## Task statement
Read the data below. Then repeat all of it exactly.

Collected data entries
================

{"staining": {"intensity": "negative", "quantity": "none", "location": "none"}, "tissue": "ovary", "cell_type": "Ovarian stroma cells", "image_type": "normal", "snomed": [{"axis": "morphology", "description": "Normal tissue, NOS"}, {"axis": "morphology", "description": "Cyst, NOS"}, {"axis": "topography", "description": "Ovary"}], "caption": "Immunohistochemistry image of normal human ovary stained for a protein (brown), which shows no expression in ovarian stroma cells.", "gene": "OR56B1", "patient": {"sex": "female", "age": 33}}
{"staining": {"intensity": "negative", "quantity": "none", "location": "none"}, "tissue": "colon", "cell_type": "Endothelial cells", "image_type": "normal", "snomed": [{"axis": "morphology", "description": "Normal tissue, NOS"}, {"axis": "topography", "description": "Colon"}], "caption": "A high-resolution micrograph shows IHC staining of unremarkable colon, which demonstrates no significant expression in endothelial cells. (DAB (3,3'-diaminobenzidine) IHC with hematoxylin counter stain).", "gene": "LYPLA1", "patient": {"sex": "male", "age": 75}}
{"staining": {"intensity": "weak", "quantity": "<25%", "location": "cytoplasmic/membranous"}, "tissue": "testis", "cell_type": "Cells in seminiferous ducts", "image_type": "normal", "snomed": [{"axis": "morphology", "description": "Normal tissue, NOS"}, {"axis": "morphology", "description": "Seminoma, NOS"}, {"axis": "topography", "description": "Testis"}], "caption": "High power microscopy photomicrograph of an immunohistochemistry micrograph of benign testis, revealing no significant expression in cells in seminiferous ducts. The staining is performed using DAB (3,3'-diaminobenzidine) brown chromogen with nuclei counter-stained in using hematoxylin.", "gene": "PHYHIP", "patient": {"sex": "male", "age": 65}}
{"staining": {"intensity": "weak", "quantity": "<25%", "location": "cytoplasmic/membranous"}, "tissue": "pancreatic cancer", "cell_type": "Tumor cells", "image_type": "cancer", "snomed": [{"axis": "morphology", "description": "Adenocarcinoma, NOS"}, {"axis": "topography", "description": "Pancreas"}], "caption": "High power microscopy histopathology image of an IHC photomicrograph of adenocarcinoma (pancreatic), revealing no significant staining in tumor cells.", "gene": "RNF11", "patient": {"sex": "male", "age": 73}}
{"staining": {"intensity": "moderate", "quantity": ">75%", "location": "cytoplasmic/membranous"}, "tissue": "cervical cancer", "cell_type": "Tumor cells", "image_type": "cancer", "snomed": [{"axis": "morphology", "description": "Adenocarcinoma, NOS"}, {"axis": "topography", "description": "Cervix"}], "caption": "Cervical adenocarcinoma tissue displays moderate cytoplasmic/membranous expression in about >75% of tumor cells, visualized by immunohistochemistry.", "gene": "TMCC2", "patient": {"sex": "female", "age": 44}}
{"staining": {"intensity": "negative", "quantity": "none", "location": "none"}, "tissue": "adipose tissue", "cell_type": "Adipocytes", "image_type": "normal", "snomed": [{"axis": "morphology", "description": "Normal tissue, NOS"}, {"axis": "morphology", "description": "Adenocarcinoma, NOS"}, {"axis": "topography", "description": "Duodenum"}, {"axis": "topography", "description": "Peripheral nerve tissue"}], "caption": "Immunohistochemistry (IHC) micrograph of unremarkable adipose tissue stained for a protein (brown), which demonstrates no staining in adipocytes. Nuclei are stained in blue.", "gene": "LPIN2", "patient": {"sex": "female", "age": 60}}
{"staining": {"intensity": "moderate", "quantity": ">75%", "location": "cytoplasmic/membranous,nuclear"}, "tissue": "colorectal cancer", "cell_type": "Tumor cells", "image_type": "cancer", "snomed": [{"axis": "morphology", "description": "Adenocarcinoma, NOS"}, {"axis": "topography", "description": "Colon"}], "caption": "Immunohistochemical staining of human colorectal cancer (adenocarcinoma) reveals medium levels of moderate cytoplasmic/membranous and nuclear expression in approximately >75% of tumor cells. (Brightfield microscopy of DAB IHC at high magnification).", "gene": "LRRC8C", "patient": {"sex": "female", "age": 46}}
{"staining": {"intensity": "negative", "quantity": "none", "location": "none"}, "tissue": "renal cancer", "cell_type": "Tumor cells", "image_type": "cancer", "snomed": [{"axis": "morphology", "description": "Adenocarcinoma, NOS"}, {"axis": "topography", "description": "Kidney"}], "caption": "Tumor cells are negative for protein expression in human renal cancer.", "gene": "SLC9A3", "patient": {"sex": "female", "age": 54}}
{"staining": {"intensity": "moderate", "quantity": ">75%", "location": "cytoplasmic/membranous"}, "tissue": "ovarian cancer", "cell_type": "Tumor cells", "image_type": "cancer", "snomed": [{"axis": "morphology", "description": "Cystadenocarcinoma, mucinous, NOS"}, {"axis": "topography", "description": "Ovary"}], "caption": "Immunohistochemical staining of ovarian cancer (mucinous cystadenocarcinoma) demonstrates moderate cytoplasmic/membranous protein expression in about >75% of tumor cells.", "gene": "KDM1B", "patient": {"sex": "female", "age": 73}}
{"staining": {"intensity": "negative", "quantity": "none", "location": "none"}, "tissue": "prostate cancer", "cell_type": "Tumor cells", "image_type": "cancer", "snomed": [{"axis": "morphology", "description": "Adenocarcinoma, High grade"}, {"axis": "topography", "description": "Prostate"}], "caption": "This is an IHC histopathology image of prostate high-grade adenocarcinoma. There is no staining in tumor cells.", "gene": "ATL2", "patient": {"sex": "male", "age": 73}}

================

## Expected answer
{"staining": {"intensity": "negative", "quantity": "none", "location": "none"}, "tissue": "ovary", "cell_type": "Ovarian stroma cells", "image_type": "normal", "snomed": [{"axis": "morphology", "description": "Normal tissue, NOS"}, {"axis": "morphology", "description": "Cyst, NOS"}, {"axis": "topography", "description": "Ovary"}], "caption": "Immunohistochemistry image of normal human ovary stained for a protein (brown), which shows no expression in ovarian stroma cells.", "gene": "OR56B1", "patient": {"sex": "female", "age": 33}}
{"staining": {"intensity": "negative", "quantity": "none", "location": "none"}, "tissue": "colon", "cell_type": "Endothelial cells", "image_type": "normal", "snomed": [{"axis": "morphology", "description": "Normal tissue, NOS"}, {"axis": "topography", "description": "Colon"}], "caption": "A high-resolution micrograph shows IHC staining of unremarkable colon, which demonstrates no significant expression in endothelial cells. (DAB (3,3'-diaminobenzidine) IHC with hematoxylin counter stain).", "gene": "LYPLA1", "patient": {"sex": "male", "age": 75}}
{"staining": {"intensity": "weak", "quantity": "<25%", "location": "cytoplasmic/membranous"}, "tissue": "testis", "cell_type": "Cells in seminiferous ducts", "image_type": "normal", "snomed": [{"axis": "morphology", "description": "Normal tissue, NOS"}, {"axis": "morphology", "description": "Seminoma, NOS"}, {"axis": "topography", "description": "Testis"}], "caption": "High power microscopy photomicrograph of an immunohistochemistry micrograph of benign testis, revealing no significant expression in cells in seminiferous ducts. The staining is performed using DAB (3,3'-diaminobenzidine) brown chromogen with nuclei counter-stained in using hematoxylin.", "gene": "PHYHIP", "patient": {"sex": "male", "age": 65}}
{"staining": {"intensity": "weak", "quantity": "<25%", "location": "cytoplasmic/membranous"}, "tissue": "pancreatic cancer", "cell_type": "Tumor cells", "image_type": "cancer", "snomed": [{"axis": "morphology", "description": "Adenocarcinoma, NOS"}, {"axis": "topography", "description": "Pancreas"}], "caption": "High power microscopy histopathology image of an IHC photomicrograph of adenocarcinoma (pancreatic), revealing no significant staining in tumor cells.", "gene": "RNF11", "patient": {"sex": "male", "age": 73}}
{"staining": {"intensity": "moderate", "quantity": ">75%", "location": "cytoplasmic/membranous"}, "tissue": "cervical cancer", "cell_type": "Tumor cells", "image_type": "cancer", "snomed": [{"axis": "morphology", "description": "Adenocarcinoma, NOS"}, {"axis": "topography", "description": "Cervix"}], "caption": "Cervical adenocarcinoma tissue displays moderate cytoplasmic/membranous expression in about >75% of tumor cells, visualized by immunohistochemistry.", "gene": "TMCC2", "patient": {"sex": "female", "age": 44}}
{"staining": {"intensity": "negative", "quantity": "none", "location": "none"}, "tissue": "adipose tissue", "cell_type": "Adipocytes", "image_type": "normal", "snomed": [{"axis": "morphology", "description": "Normal tissue, NOS"}, {"axis": "morphology", "description": "Adenocarcinoma, NOS"}, {"axis": "topography", "description": "Duodenum"}, {"axis": "topography", "description": "Peripheral nerve tissue"}], "caption": "Immunohistochemistry (IHC) micrograph of unremarkable adipose tissue stained for a protein (brown), which demonstrates no staining in adipocytes. Nuclei are stained in blue.", "gene": "LPIN2", "patient": {"sex": "female", "age": 60}}
{"staining": {"intensity": "moderate", "quantity": ">75%", "location": "cytoplasmic/membranous,nuclear"}, "tissue": "colorectal cancer", "cell_type": "Tumor cells", "image_type": "cancer", "snomed": [{"axis": "morphology", "description": "Adenocarcinoma, NOS"}, {"axis": "topography", "description": "Colon"}], "caption": "Immunohistochemical staining of human colorectal cancer (adenocarcinoma) reveals medium levels of moderate cytoplasmic/membranous and nuclear expression in approximately >75% of tumor cells. (Brightfield microscopy of DAB IHC at high magnification).", "gene": "LRRC8C", "patient": {"sex": "female", "age": 46}}
{"staining": {"intensity": "negative", "quantity": "none", "location": "none"}, "tissue": "renal cancer", "cell_type": "Tumor cells", "image_type": "cancer", "snomed": [{"axis": "morphology", "description": "Adenocarcinoma, NOS"}, {"axis": "topography", "description": "Kidney"}], "caption": "Tumor cells are negative for protein expression in human renal cancer.", "gene": "SLC9A3", "patient": {"sex": "female", "age": 54}}
{"staining": {"intensity": "moderate", "quantity": ">75%", "location": "cytoplasmic/membranous"}, "tissue": "ovarian cancer", "cell_type": "Tumor cells", "image_type": "cancer", "snomed": [{"axis": "morphology", "description": "Cystadenocarcinoma, mucinous, NOS"}, {"axis": "topography", "description": "Ovary"}], "caption": "Immunohistochemical staining of ovarian cancer (mucinous cystadenocarcinoma) demonstrates moderate cytoplasmic/membranous protein expression in about >75% of tumor cells.", "gene": "KDM1B", "patient": {"sex": "female", "age": 73}}
{"staining": {"intensity": "negative", "quantity": "none", "location": "none"}, "tissue": "prostate cancer", "cell_type": "Tumor cells", "image_type": "cancer", "snomed": [{"axis": "morphology", "description": "Adenocarcinoma, High grade"}, {"axis": "topography", "description": "Prostate"}], "caption": "This is an IHC histopathology image of prostate high-grade adenocarcinoma. There is no staining in tumor cells.", "gene": "ATL2", "patient": {"sex": "male", "age": 73}}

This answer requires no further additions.